Dr. Attila Péterfalvi

NAIH’s postal address:1363 Budapest, Pf. 9.

address: 1055 Budapest, Falk Miksa u. 9-11.

telephone number: +36 1 391 1400

fax: +36 1 391 1410

Website: http://www.naih.hu

your e-mail address. ugyfelszolgalat@naih.hu

Legislation on which the processing is based

  • 2019. XXXIV. Act – on ensuring coherence for the implementation of the GDPR
  • REGULATION (EU) No 2016/679 OF THE EUROPEAN PARLIAMENT AND OF THE COUNCIL of 27 April 2016 on the protection of natural persons with regard to the processing of personal data and on the free movement of such data, and repealing Regulation (EC) No 95/46/EC (General Data Protection Regulation).

  • 2011. CXII. Act on the Right to Information Self-Determination and Freedom of Information.

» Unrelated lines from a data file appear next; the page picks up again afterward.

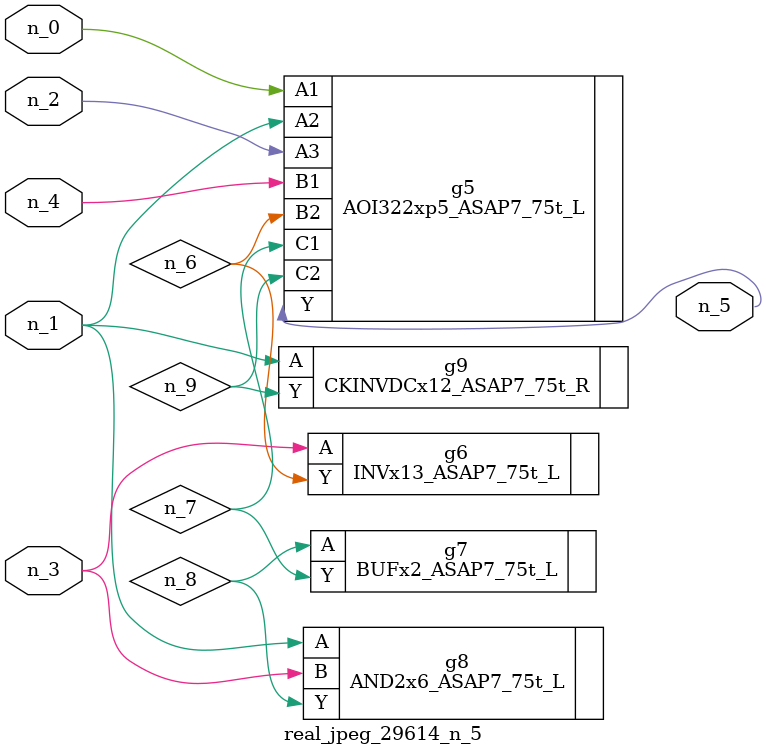
<source format=v>
module real_jpeg_29614_n_5 (n_4, n_0, n_1, n_2, n_3, n_5);

input n_4;
input n_0;
input n_1;
input n_2;
input n_3;

output n_5;

wire n_8;
wire n_6;
wire n_7;
wire n_9;

AOI322xp5_ASAP7_75t_L g5 ( 
.A1(n_0),
.A2(n_1),
.A3(n_2),
.B1(n_4),
.B2(n_6),
.C1(n_7),
.C2(n_9),
.Y(n_5)
);

AND2x6_ASAP7_75t_L g8 ( 
.A(n_1),
.B(n_3),
.Y(n_8)
);

CKINVDCx12_ASAP7_75t_R g9 ( 
.A(n_1),
.Y(n_9)
);

INVx13_ASAP7_75t_L g6 ( 
.A(n_3),
.Y(n_6)
);

BUFx2_ASAP7_75t_L g7 ( 
.A(n_8),
.Y(n_7)
);


endmodule
</source>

  • The 1995 Act on public records, public archives and the protection of private archives. LXVI. Act.

  • The general requirements for the document management of public bodies pursuant to Decree 335/2005. (29.XII.) Korm. Regulation.

  • 2001. CVIII. Act on certain aspects of electronic commerce services and information society services.

  • 2003. Act C of 2007 on electronic communications.

  • The 2016 Act on the State Tasks of the Development of Tourist Areas. CLVI. Law
  • Decree No 235/2019 on the implementation of the Act on the State Tasks of the Development of Tourist Areas. (X. 15.) Korm. Regulation;
  •  Decree No 414/2015 on the issuance of identity cards and the rules for the uniform taking of facial images and signatures. (XII. 23.)